From Preference Learning to Clinical Insight: Interpreting Expert Treatment Plan Evaluation
Abstract
Purpose
Objective assessment of radiotherapy plans is challenging because expert assessment relies on complex, multidimensional tradeoffs that are not fully captured by predefined dose-volume constraints. This study aims to quantitatively interpret expert treatment plan evaluation to improve transparency and reproducibility.
Methods
We studied a planner preference-aligned plan evaluation framework, which learns from expert-labeled and LLM-generated pairwise plan preferences based on clinically relevant dose-volume metrics. The model was trained using 1,240 locally advanced non-small cell lung cancer plan pairs. To interpret the learned plan score function, three analyses were performed. First, we perturbed individual dosimetric features while keeping the plan score constant to quantify tradeoffs between competing objectives. Second, SHAP-based feature importance was compared for 35 expert-reviewed plan pairs. Plans with unanimous expert preference and plans with inter-expert disagreement were compared to determine the sources of ambiguity. Third, feature ranks were assessed across all plans to evaluate the consistency of objective priority across treatment plans.
Results
The tradeoff analysis showed approximately linear relationships between competing objectives, with a 1% reduction in lung V20Gy offset by a 3.9 ± 1.5 Gy increase in mean heart dose (R2=0.76), or 4.6 ± 3.5 Gy in mean esophagus dose (R2=0.59).

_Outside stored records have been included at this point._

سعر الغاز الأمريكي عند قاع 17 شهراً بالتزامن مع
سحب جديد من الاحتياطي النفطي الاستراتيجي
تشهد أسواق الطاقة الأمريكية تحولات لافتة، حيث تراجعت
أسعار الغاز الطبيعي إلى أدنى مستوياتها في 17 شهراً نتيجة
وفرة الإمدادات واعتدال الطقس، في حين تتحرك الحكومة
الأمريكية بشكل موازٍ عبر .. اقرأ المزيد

Disagreement cases exhibited similar feature dominance to consensus cases (p = 0.38, Wilcoxon rank-sum). This indicates that expert disagreements are primarily due to balanced multi-objective tradeoffs rather than conflicting interpretations of a single metric. Feature rank analysis demonstrated consistent prioritization of lung V20Gy (ranked first or second in 88% cases).
Conclusion
This study provides insight into clinically meaningful tradeoffs and plan evaluation priorities. The expert preference-based plan evaluation method supports transparent plan evaluation and establishes a foundation for an interpretable and automated treatment planning system.